Bangladesh Awami Swechasebak League
- Flag of Bangladesh Awami Swechasebak League
- Formation: 27 July 1994; 32 years ago
- Dissolved: 10 May 2025; 16 months ago (Banned)
- President: Gazi Mesbaul Hossain Shachchu
- Founder: AFM Bahauddin Nasim
- General Secretary: Afzalur Rahman Babu
- Parent organisation: Bangladesh Awami League
- Website: Bangladesh Awami Swechasebak League

= Bangladesh Awami Swechasebak League =

Volunteer wing of the Bangladesh Awami League

The Bangladesh Awami Swechasebak League (বাংলাদেশ আওয়ামী স্বেচ্ছাসেবক লীগ) is an associate body and the volunteer wing of the Bangladesh Awami League. Gazi Mesbaul Hossain Shachchu is the president, and Afzalur Rahman Babu is the general secretary of the organization.

==History==
Bangladesh Awami Swechasebak League was founded on 27 July 1994. It traces its origin to the Swechchhasebak Bahini, founded in 1949 at the establishment of the Awami League by Zillur Rahman.

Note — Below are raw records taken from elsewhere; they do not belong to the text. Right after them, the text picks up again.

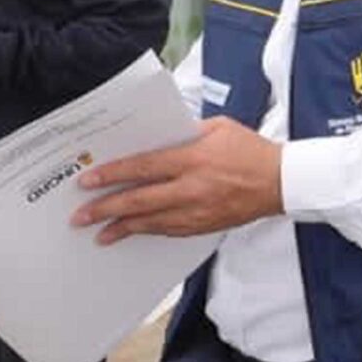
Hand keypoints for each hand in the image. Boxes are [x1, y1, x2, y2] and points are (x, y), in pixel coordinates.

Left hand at [75, 118, 281, 243]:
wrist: (281, 181)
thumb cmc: (251, 150)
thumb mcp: (217, 128)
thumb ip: (184, 133)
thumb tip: (155, 139)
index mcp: (193, 159)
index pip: (143, 167)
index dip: (112, 175)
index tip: (88, 181)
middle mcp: (192, 188)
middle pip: (139, 201)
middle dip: (105, 209)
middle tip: (80, 216)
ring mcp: (198, 211)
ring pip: (151, 223)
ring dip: (122, 228)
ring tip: (99, 234)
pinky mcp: (204, 226)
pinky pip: (169, 231)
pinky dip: (148, 231)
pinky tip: (133, 232)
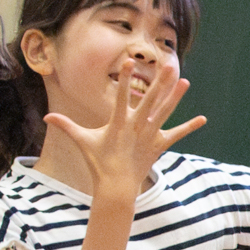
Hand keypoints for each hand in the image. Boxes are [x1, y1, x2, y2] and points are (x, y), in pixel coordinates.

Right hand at [43, 56, 206, 201]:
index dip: (124, 79)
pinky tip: (202, 119)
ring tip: (185, 80)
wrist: (116, 188)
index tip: (128, 61)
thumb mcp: (82, 143)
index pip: (121, 96)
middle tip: (168, 65)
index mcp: (118, 124)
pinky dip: (189, 127)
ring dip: (175, 97)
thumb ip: (66, 126)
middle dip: (159, 83)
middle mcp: (136, 127)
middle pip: (150, 101)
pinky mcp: (158, 146)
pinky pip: (176, 135)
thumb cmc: (98, 164)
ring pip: (165, 113)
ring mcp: (149, 136)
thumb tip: (46, 118)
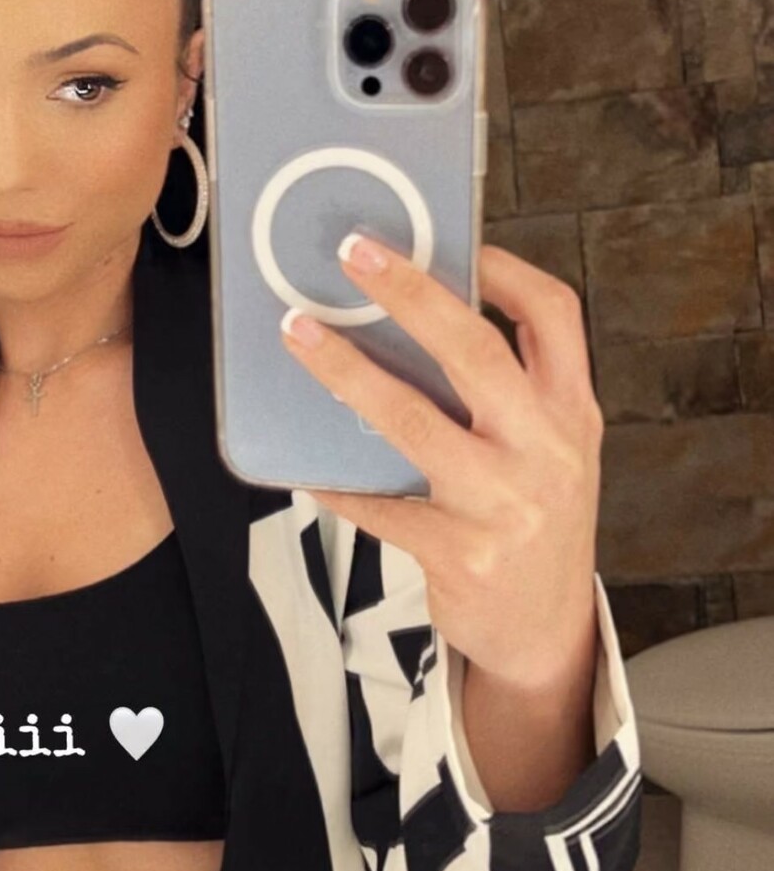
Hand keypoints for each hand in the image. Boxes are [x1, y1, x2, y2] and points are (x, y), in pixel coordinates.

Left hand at [280, 236, 603, 693]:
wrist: (547, 631)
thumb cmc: (536, 523)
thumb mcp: (553, 449)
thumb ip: (514, 390)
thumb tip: (423, 313)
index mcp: (571, 413)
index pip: (554, 316)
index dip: (504, 269)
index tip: (454, 240)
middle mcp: (545, 450)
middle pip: (476, 351)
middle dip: (412, 294)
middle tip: (355, 253)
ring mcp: (504, 504)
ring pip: (414, 419)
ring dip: (347, 370)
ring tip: (299, 332)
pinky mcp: (460, 553)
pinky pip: (381, 503)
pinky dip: (336, 479)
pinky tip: (302, 461)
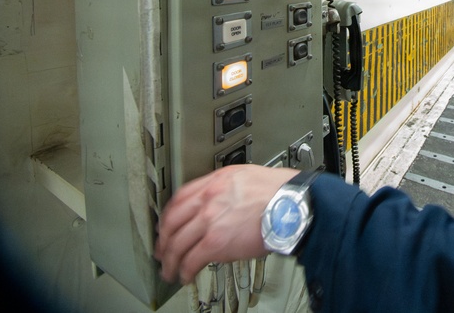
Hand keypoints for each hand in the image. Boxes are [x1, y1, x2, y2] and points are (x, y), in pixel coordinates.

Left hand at [154, 164, 296, 284]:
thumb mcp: (248, 178)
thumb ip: (229, 189)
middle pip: (172, 221)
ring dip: (170, 260)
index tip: (167, 224)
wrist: (292, 206)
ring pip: (177, 243)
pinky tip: (186, 276)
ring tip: (170, 270)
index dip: (168, 214)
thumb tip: (222, 202)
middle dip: (163, 239)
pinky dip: (185, 271)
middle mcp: (208, 199)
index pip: (180, 197)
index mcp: (215, 181)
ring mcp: (209, 220)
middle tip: (161, 250)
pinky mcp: (216, 243)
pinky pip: (191, 260)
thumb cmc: (280, 193)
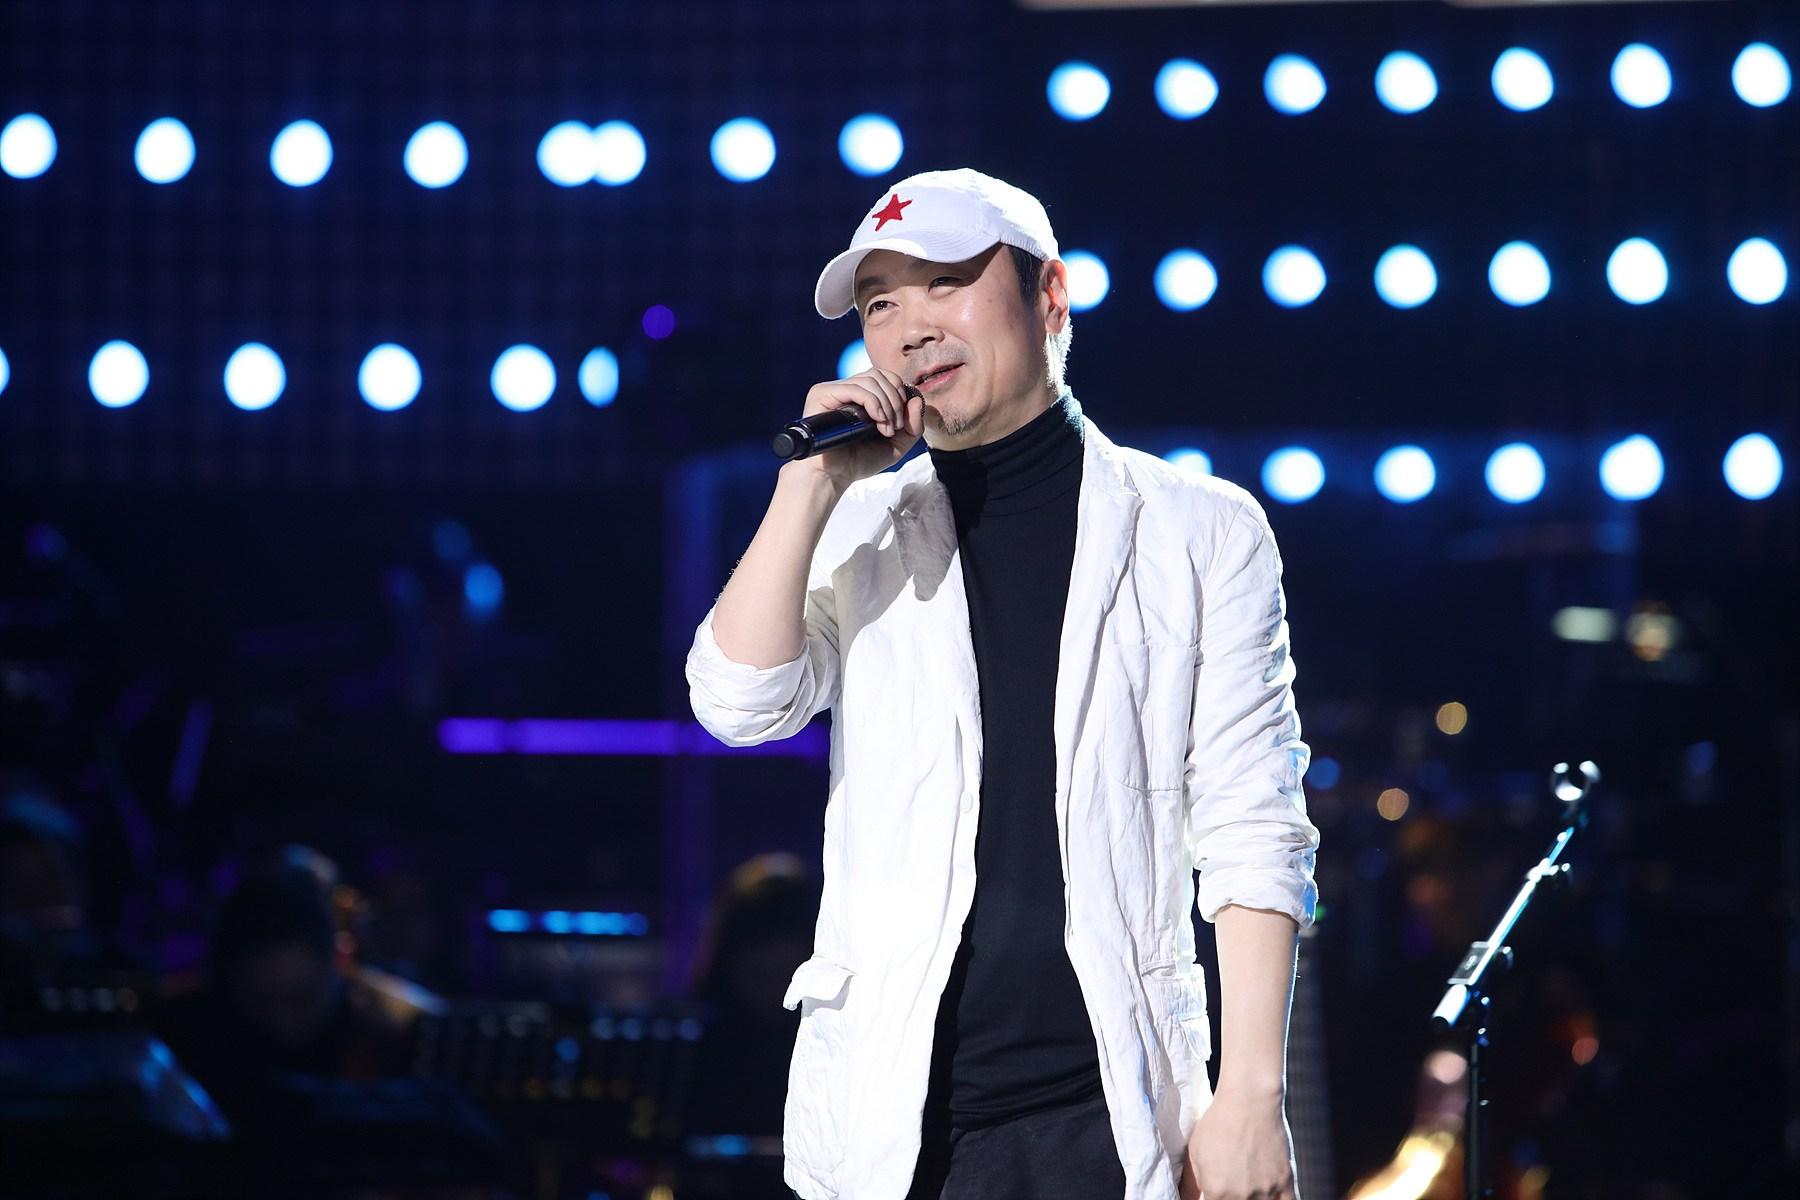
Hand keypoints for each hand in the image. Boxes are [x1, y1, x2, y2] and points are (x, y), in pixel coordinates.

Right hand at [785, 367, 921, 493]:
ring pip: (870, 380)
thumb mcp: (896, 446)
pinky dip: (873, 403)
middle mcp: (845, 389)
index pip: (884, 376)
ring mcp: (833, 390)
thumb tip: (917, 399)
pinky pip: (855, 388)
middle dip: (896, 399)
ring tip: (886, 430)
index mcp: (860, 396)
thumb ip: (913, 426)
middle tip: (896, 427)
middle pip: (879, 374)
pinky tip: (877, 421)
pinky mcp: (822, 394)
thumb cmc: (859, 462)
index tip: (902, 422)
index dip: (899, 393)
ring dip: (887, 404)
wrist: (833, 477)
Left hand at [1179, 1085, 1298, 1199]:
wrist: (1249, 1100)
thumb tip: (1188, 1198)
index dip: (1212, 1199)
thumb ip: (1191, 1184)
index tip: (1214, 1192)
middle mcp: (1242, 1196)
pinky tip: (1269, 1197)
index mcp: (1217, 1191)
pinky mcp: (1285, 1182)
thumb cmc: (1219, 1123)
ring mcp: (1266, 1191)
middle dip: (1231, 1198)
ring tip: (1245, 1187)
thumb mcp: (1194, 1153)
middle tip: (1230, 1184)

In 2008, Pankaj Debnath, general secretary of the Bangladesh Awami Swechasebak League, was sentenced to jail for corruption by a special anti-corruption court established in the MP hostel of the Jatiya Sangshad complex by the Caretaker Government during the 2006-2008 Bangladeshi political crisis. He is the incumbent Member of Parliament from Barisal-4.

On 25 November 2013, Rabiul Islam, the general secretary of the Deyara Union unit of Awami Swecchasebak League, was killed in clashes with Bangladesh Nationalist Party supporters after they called a strike. Swechasabak League organized an exhibition on Sheikh Mujibur Rahman, called "History Speaks Up", at the Bangabandhu Memorial Museum on 15 August 2012. President of Sadarghat, Chittagong unit of Swechasebak League, Ibrahim Manik, was shot dead in December 2016 in Chittagong.

On 13 December 2018, Asadul Islam Ershad, general secretary of the Muladholi Union unit of the Awami Swechasebak League, was killed in general election-related violence.

On 12 May 2025, the government of Bangladesh banned all activities of the Awami League and its affiliated organisations under the Anti-Terrorism Act.